Tarcísio defende ‘varrer a Enel’ de SP e afirma que empresa tem 'má vontade'
Governador fez coletiva de imprensa sobre os três anos de sua gestão. Crédito: Governo de SP
O diretor-geral da Agência Nacional de Energia Elétrica (Aneel), Sandoval de Araujo Feitosa Neto, votou por recomendar o fim do contrato (caducidade) da Enel na Grande São Paulo. Ele foi o primeiro integrante da diretoria da autarquia a se manifestar. Os outros quatro diretores ainda precisam apresentar seus votos, o que deve ocorrer na reunião de 24 de março.
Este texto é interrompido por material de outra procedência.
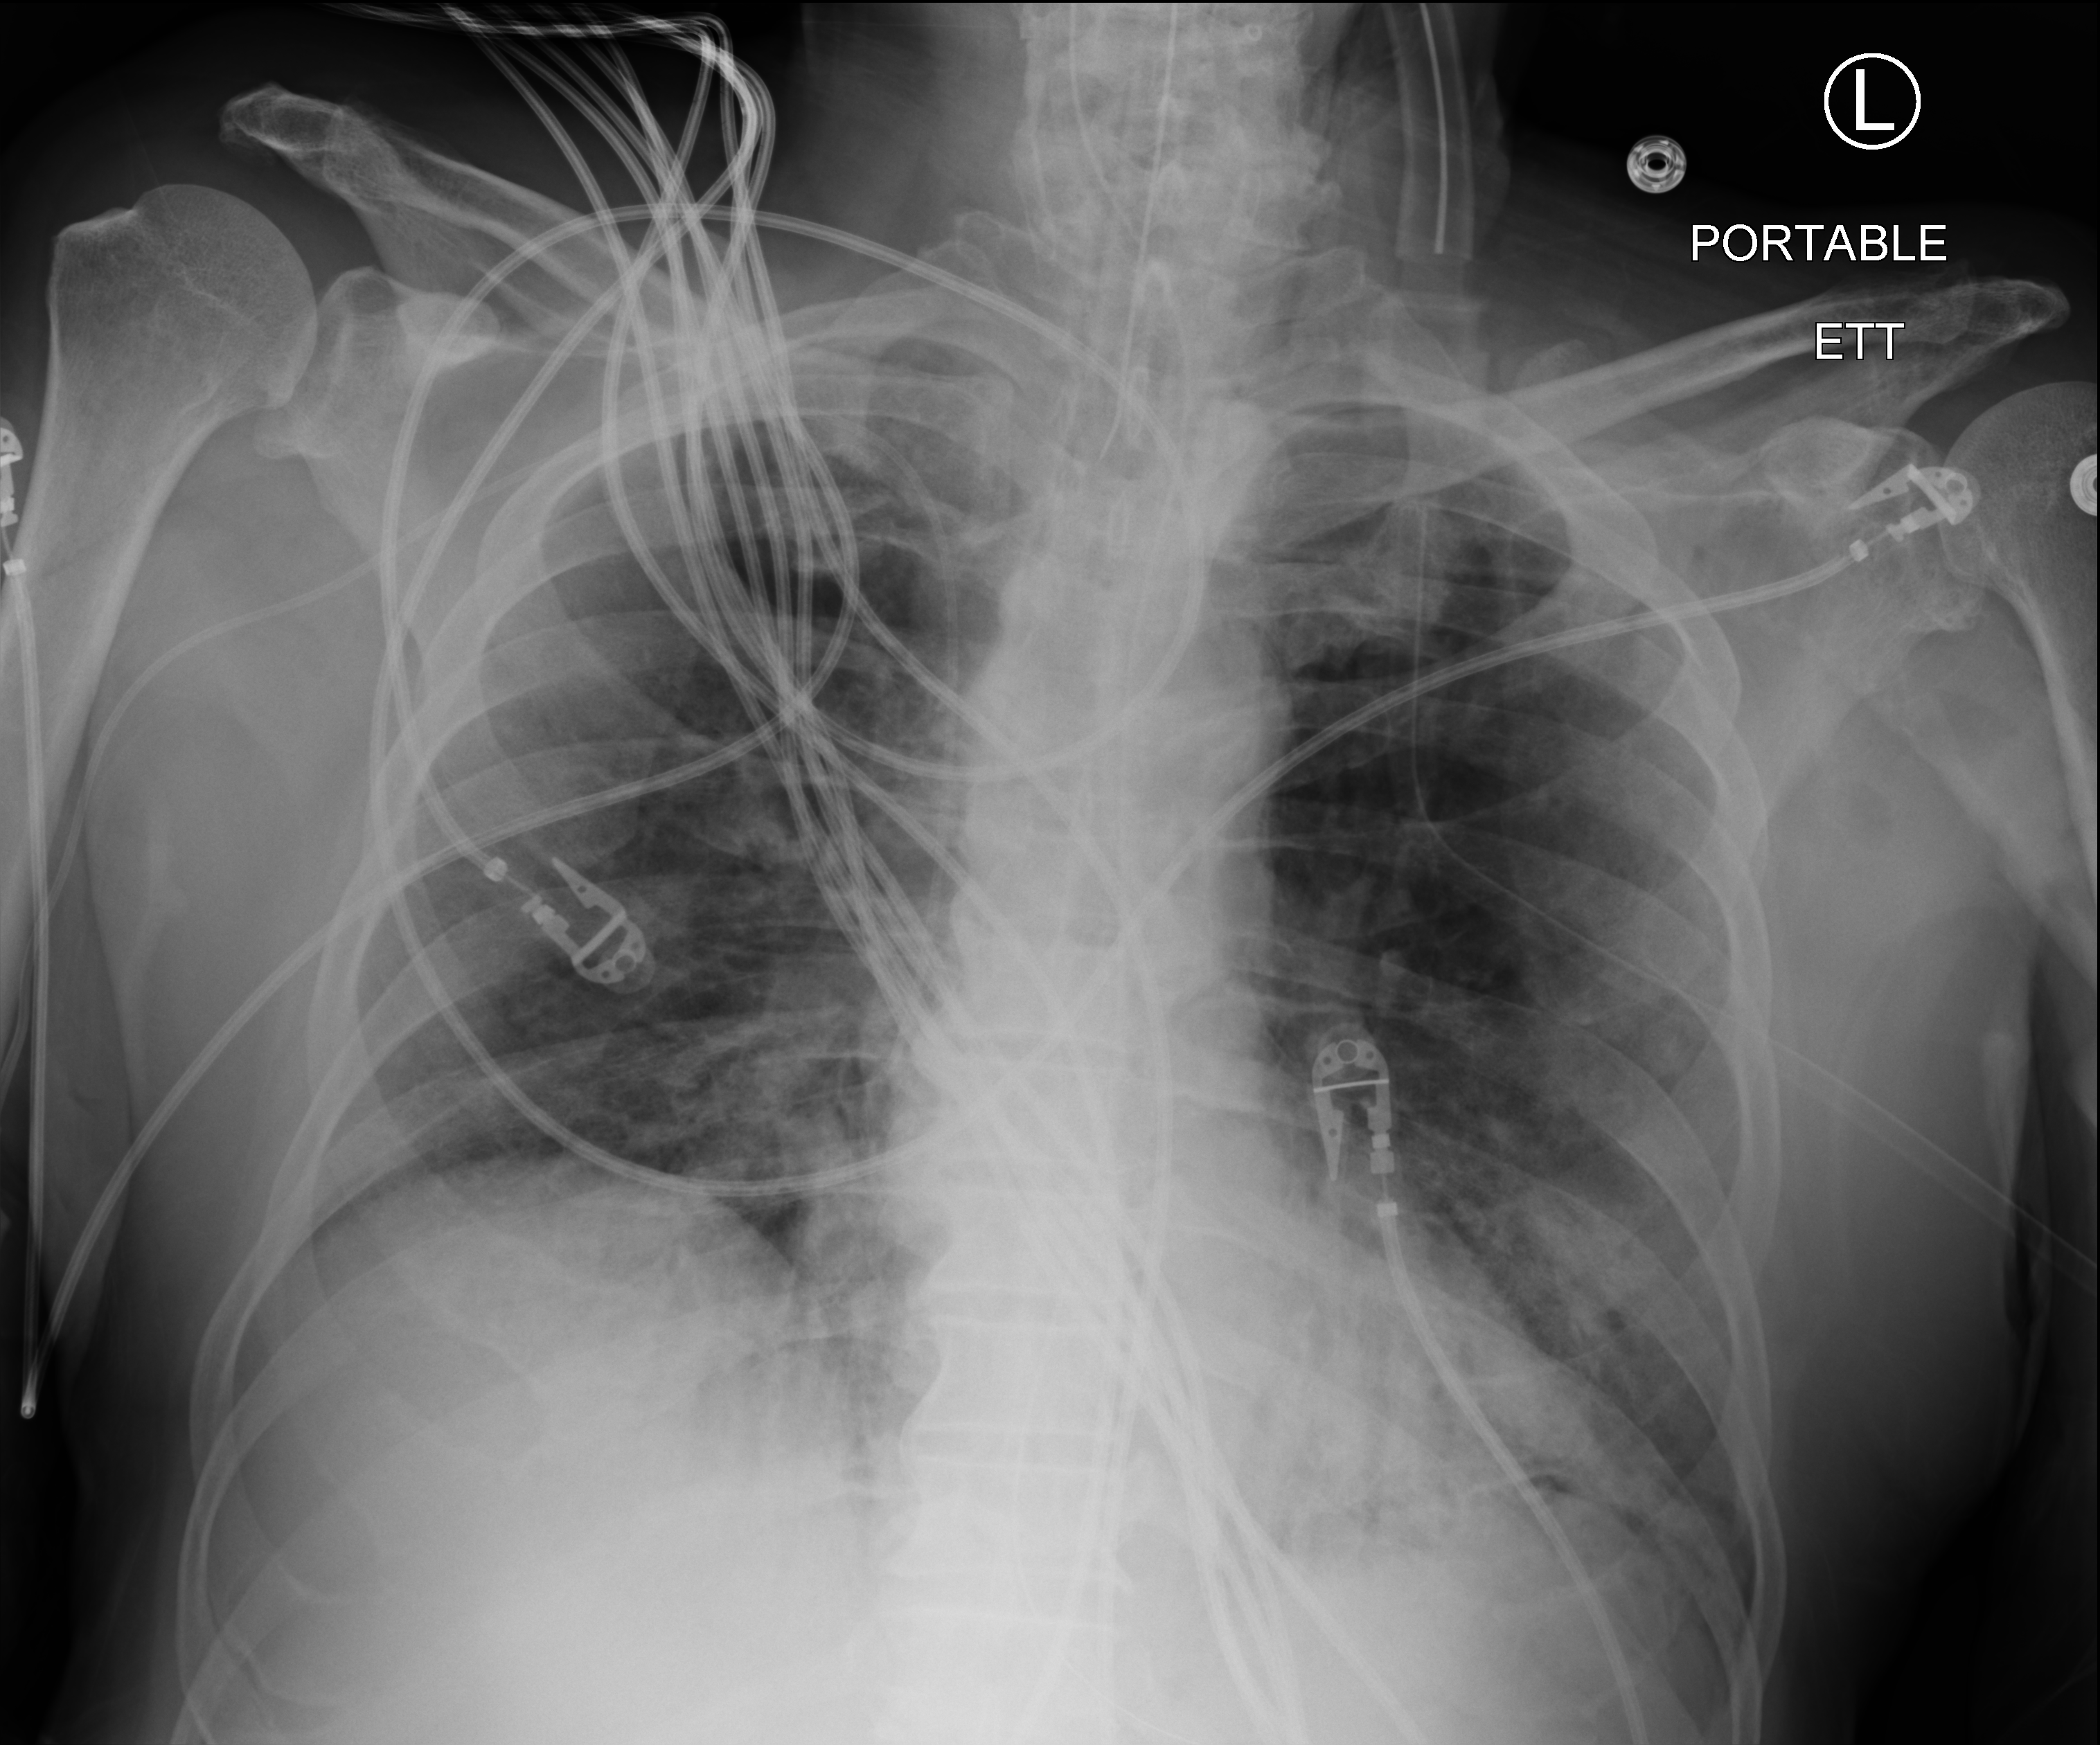
Portable chest radiograph, anteroposterior (AP) projection. Patient hospitalised with COVID-19; male, aged 75–90 years.
From the hospital-stay record, not from the radiograph (when in the stay this image was taken is not recorded):
- diabetes (admission record): no
- length of hospital stay: 33 days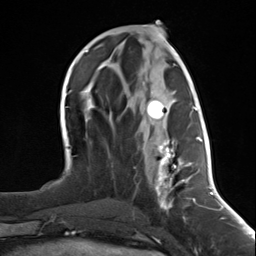
Breast MRI (dynamic contrast-enhanced), one axial slice; position 59 of 124 along the scan axis; cropped to one breast; dynamic contrast-enhanced series, time point 2 of 7 at this slice position (early post-contrast); 3 T; TE 1.8 ms, TR 4.7 ms; 1.3 mm slice thickness; 256 × 256 image matrix. Female patient.
Annotated regions visible in this slice (semi-automatically segmented with operator editing):
- enhancing-tissue mask used for the functional tumour volume (all voxels passing the contrast-enhancement thresholds inside the analysis volume; usually the tumour): bounding box <142,98,197,212> (left, top, right, bottom; pixels)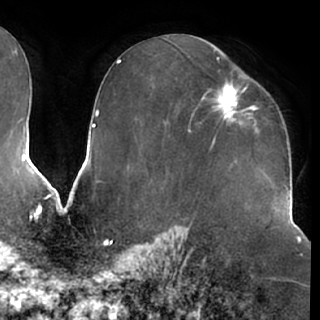
Breast MRI (dynamic contrast-enhanced), one axial slice; position 38 of 76 along the scan axis; cropped to one breast; dynamic contrast-enhanced series, time point 2 of 7 at this slice position (early post-contrast); 1.5 T; TE 2.9 ms, TR 6.2 ms; 2.4 mm slice thickness; 320 × 320 image matrix. Female patient.
Structures marked on this image (semi-automatic segmentation, software-assisted and operator-edited):
- enhancing-tissue mask used for the functional tumour volume (all voxels passing the contrast-enhancement thresholds inside the analysis volume; usually the tumour): bounding box (x1, y1, x2, y2) in pixels: (205, 87, 255, 123)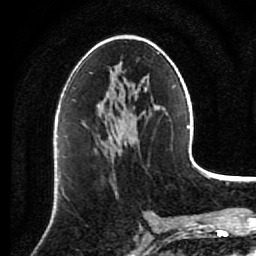
Breast MRI (dynamic contrast-enhanced), one axial slice. Slice 43 of 80 in the series (ordered by position). Cropped to one breast. Dynamic contrast-enhanced series, time point 2 of 7 at this slice position (early post-contrast). 1.5 T. TE 2.6 ms, TR 5.6 ms. 256 × 256 image matrix. Female patient.
Structures marked on this image (semi-automatic segmentation, software-assisted and operator-edited):
- enhancing-tissue mask used for the functional tumour volume (all voxels passing the contrast-enhancement thresholds inside the analysis volume; usually the tumour): bounding box <95,142,121,192> (left, top, right, bottom; pixels)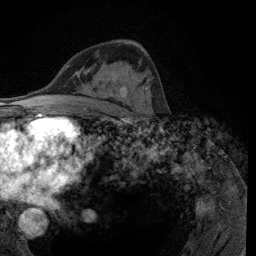
Breast MRI (dynamic contrast-enhanced), one axial slice; slice 70 of 134 in the series (ordered by position); cropped to one breast; dynamic contrast-enhanced series, time point 2 of 6 at this slice position (early post-contrast); 3 T; TE 2.8 ms, TR 7.8 ms; 1.2 mm slice thickness; 256 × 256 image matrix, field of view 170 × 170 mm. Female patient.
Annotated regions visible in this slice (semi-automatically segmented with operator editing):
- enhancing-tissue mask used for the functional tumour volume (all voxels passing the contrast-enhancement thresholds inside the analysis volume; usually the tumour): bounding box <128,72,149,105> (left, top, right, bottom; pixels)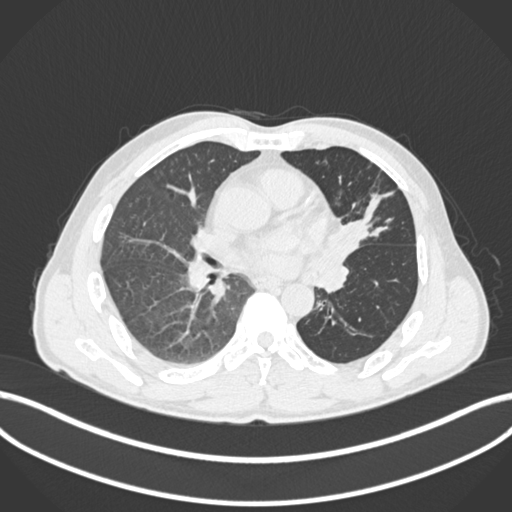
Chest CT, one axial slice; reconstruction kernel B30f; lung window (W 1500 / L -600 HU); 1 mm slice thickness; 512 × 512 image matrix. Male patient, age 57 years. From the clinical record (not read from this slice): clinical TNM (as recorded): T2b N0 M0.
Outlined on this slice (rectangle marked by the reading radiologist):
- lung tumour (recorded histology: squamous cell carcinoma): bounding box (x1, y1, x2, y2) in pixels: (320, 203, 368, 275)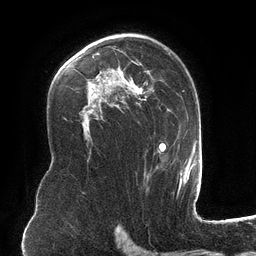
Breast MRI (dynamic contrast-enhanced), one axial slice. Position 79 of 134 along the scan axis. Cropped to one breast. Dynamic contrast-enhanced series, time point 2 of 6 at this slice position (early post-contrast). 3 T. TE 2.7 ms, TR 6.5 ms. 1.2 mm slice thickness. 256 × 256 image matrix, field of view 200 × 200 mm. Female patient.
Structures marked on this image (semi-automatically segmented with operator editing):
- enhancing-tissue mask used for the functional tumour volume (all voxels passing the contrast-enhancement thresholds inside the analysis volume; usually the tumour): bounding box <83,34,182,181> (left, top, right, bottom; pixels)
No fim do ano passado, o Ministério de Minas e Energia, o governo paulista e a Prefeitura da capital se uniram para pedir o rompimento do vínculo com a empresa, após um apagão deixar 4,4 milhões de imóveis no escuro em dezembro. Apesar de o serviço de energia ser prestado no âmbito local, só o governo federal, responsável pelo contrato, pode rescindir a concessão. Para isso, no entanto, é necessária recomendação da Aneel.
Em nota, a Enel diz cumprir integralmente suas obrigações e que apresentou melhoria expressiva nos indicadores de atendimento emergencial. “A Enel reitera sua confiança no sistema jurídico e regulatório brasileiro para garantir segurança e estabilidade aos investidores com compromissos de longo prazo no País.”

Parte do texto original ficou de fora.